▶ Assignment
All of the entries below should be printed exactly; the pictures are to be left out.

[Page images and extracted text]

━━━━━━━━━━━━━━━━━━━━

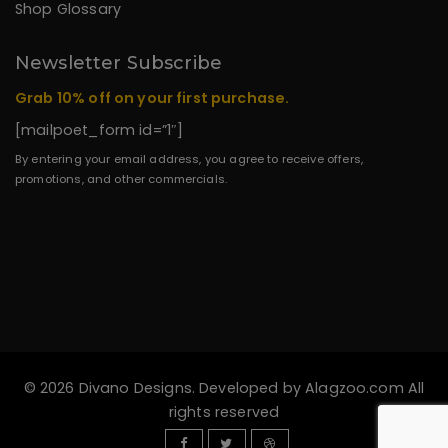
Shop Glossary
Newsletter Subscribe
Grab 10% off on your first purchase.
[mailpoet_form id=”1″]
By entering your email address, you agree to receive offers,
promotions, and other commercials.
© 2026 Divano Designs. Developed by
Alagzoo.com
All
rights reserved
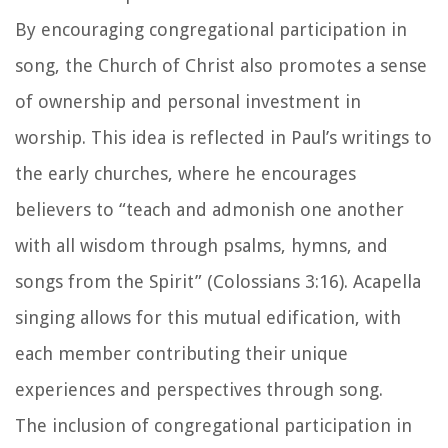
By encouraging congregational participation in
song, the Church of Christ also promotes a sense
of ownership and personal investment in
worship. This idea is reflected in Paul’s writings to
the early churches, where he encourages
believers to “teach and admonish one another
with all wisdom through psalms, hymns, and
songs from the Spirit” (Colossians 3:16). Acapella
singing allows for this mutual edification, with
each member contributing their unique
experiences and perspectives through song.
The inclusion of congregational participation in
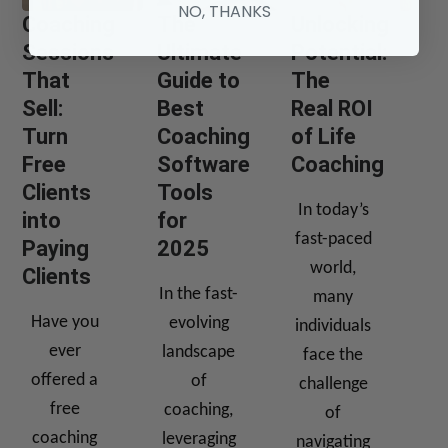
NO, THANKS
Coaching
The
Unlocking
Sessions
Ultimate
Potential:
That
Guide to
The
Sell:
Best
Real ROI
Turn
Coaching
of Life
Free
Software
Coaching
Clients
Tools
In today’s
into
for
fast-paced
Paying
2025
world,
Clients
In the fast-
many
Have you
evolving
individuals
ever
landscape
face the
offered a
of
challenge
free
coaching,
of
coaching
leveraging
navigating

━━━━━━━━━━━━━━━━━━━━

▶ Response area
Shop Glossary
Newsletter Subscribe
Grab 10% off on your first purchase.
[mailpoet_form id=”1″]
By entering your email address, you agree to receive offers,
promotions, and other commercials.
© 2026 Divano Designs. Developed by
Alagzoo.com
All
rights reserved
By encouraging congregational participation in
song, the Church of Christ also promotes a sense
of ownership and personal investment in
worship. This idea is reflected in Paul’s writings to
the early churches, where he encourages
believers to “teach and admonish one another
with all wisdom through psalms, hymns, and
songs from the Spirit” (Colossians 3:16). Acapella
singing allows for this mutual edification, with
each member contributing their unique
experiences and perspectives through song.
The inclusion of congregational participation in
NO, THANKS
Coaching
The
Unlocking
Sessions
Ultimate
Potential:
That
Guide to
The
Sell:
Best
Real ROI
Turn
Coaching
of Life
Free
Software
Coaching
Clients
Tools
In today’s
into
for
fast-paced
Paying
2025
world,
Clients
In the fast-
many
Have you
evolving
individuals
ever
landscape
face the
offered a
of
challenge
free
coaching,
of
coaching
leveraging
navigating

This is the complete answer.